When the tragic plight of political prisoners is ignored, suppressed, devalued or trivialized by visiting politicians, the bullies in the gulags are emboldened to further inflict pain on their prisoners
Sadly, only four days after the rally, the Obama administration took unprecedented and unilateral actions to increase travel and financial transactions to Cuba, with virtually nothing in exchange on the Castros’ behalf. At a bare minimum, the U.S. should have insisted on reasonable liberalizations for Cubans traveling to the U.S., especially Cuba’s abhorrent practice of holding back the children of Cubans traveling, in effect using children as hostages to guarantee the travelers’ return.
By allowing Cuban-Americans to visit Cuba, spending U.S. dollars on state-owned hotels, restaurants and transportation, President Obama has handed over a huge economic boon to Fidel and Raul Castro. Further, Obama’s decision to permit Cuban-Americans to send money to their relatives in Cuba also puts money directly into the pockets of Havana, since these remittances are heavily levied with Cuban government fees.
The State Department’s 2008 Country Report on Human Rights Practices estimated that there were over 200 political prisoners in Cuba and as many as 5,000 citizens who served sentences without being charged with any specific crime. In the prisons, beatings and abuse of detainees and political prisoners, including human rights activists, are carried out with impunity. The report also cited “severe limitations on freedom of speech and press” as well as the denial of peaceful assembly, associations, movements, exit permits and freedom of religion.
Consider the cause of José Cohen, a former Cuban Interior Ministry official, who fled Cuba on a raft in August 1994. He testified at a congressional hearing I chaired several years ago, and told my committee that he has been trying to get his wife and three children out of Cuba, and to this day, Castro has refused to grant them permission to leave the island. Rather than the exception, the Cohens’ plight is the rule.

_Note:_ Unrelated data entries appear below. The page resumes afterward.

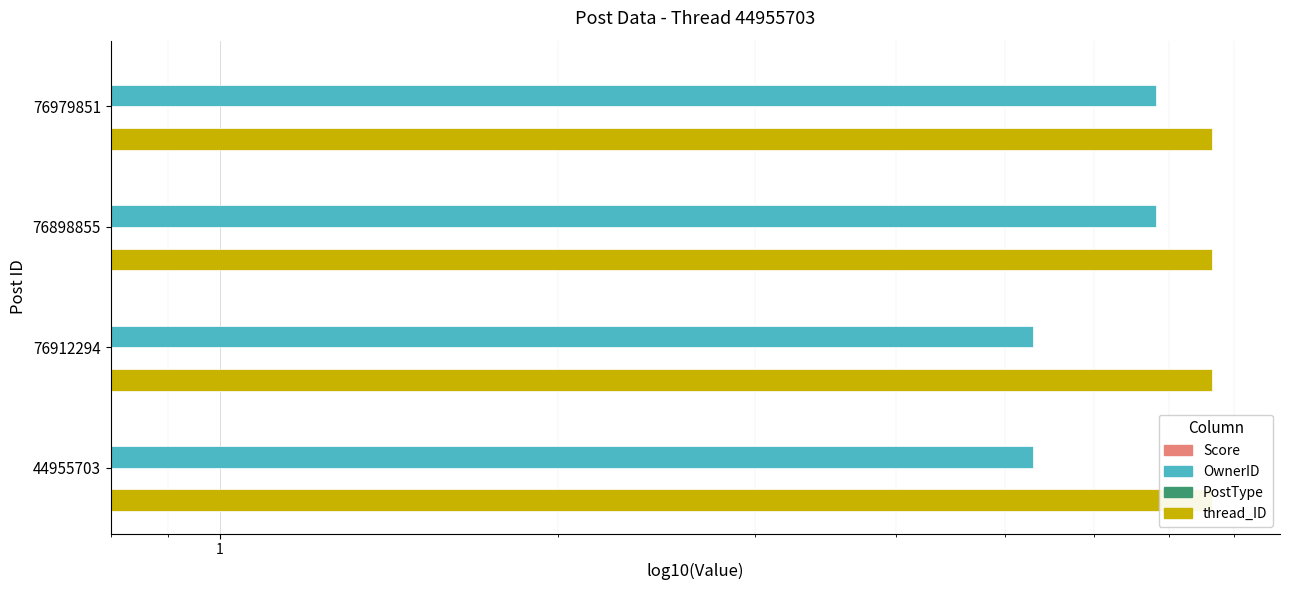

Reading left to right, list all the values displayed in this chart.

Score: 0.2	0.2	0.2	0.2
OwnerID: 5.3	5.3	6.8	6.8
PostType: 0.0	0.5	0.5	0.5
thread_ID: 0.2	0.2	0.2	0.2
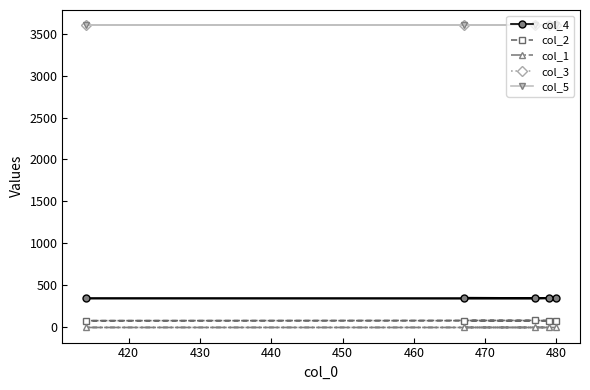

What is the highest value of the col_4 series?

355.0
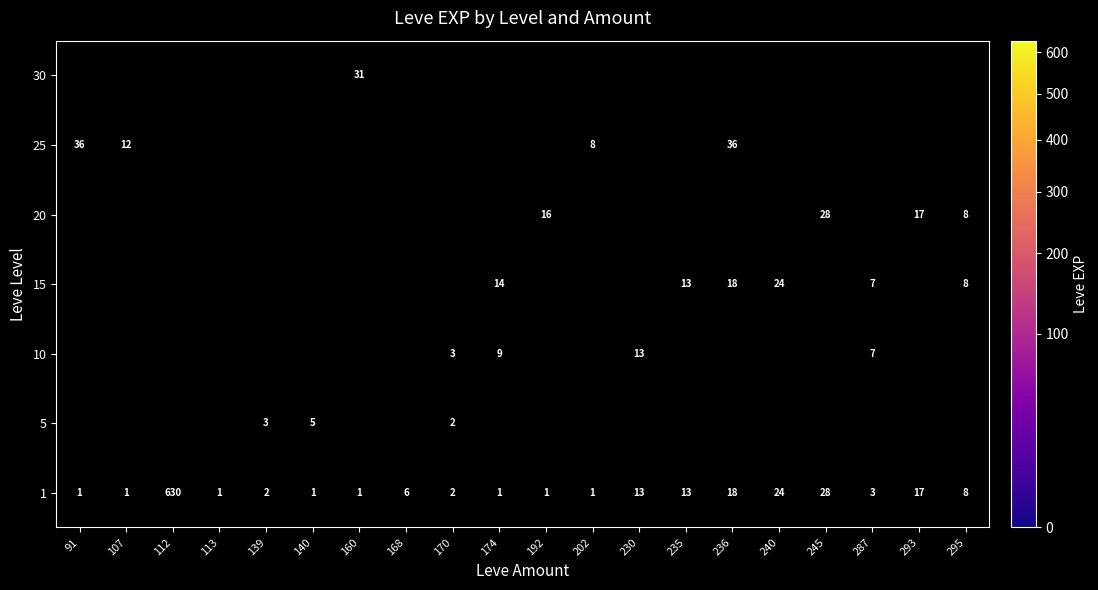

The 1 series shows 1 at 91. True or false?

True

Over the past 50 years, the Castros and their secret police have been directly responsible for killing thousands of non-violent, courageous pro-democracy activists and for jailing and torturing tens of thousands. And they continue to this day, to perpetrate their brutal crimes.
As far back as 2001, I have offered an amendment to lift the travel ban to Cuba in exchange for improvements on basic human rights, including the release of all political prisoners. Cuba has failed to make any significant steps regarding human rights.
The Obama administration’s actions are favorable to the Castro brothers, who will select those to be approved for visas and be allowed into Cuba. Those perceived as promoting human rights or basic freedoms stand little chance of entering the country.
In fact, since 1989, even the International Committee of Red Cross (ICRC) has been blocked from visiting and assessing the welfare of prisoners. Last week, Congressman Frank Wolf of Virginia and I again asked the Cuban government for visas to visit political prisoners. (We’ve been turned away twice before.)
Before the Obama administration even considers making further concessions to Cuba or altering the trade embargo on Cuba, both the White House and Congress have a moral obligation—a duty—to ensure that the Cuban dictatorship releases all prisoners of conscience, makes substantial progress in respecting freedom of religion, freedom of speech and the press, freedom of assembly, and holds free and fair elections.
The opinions expressed in this commentary are solely those of Rep. Chris Smith.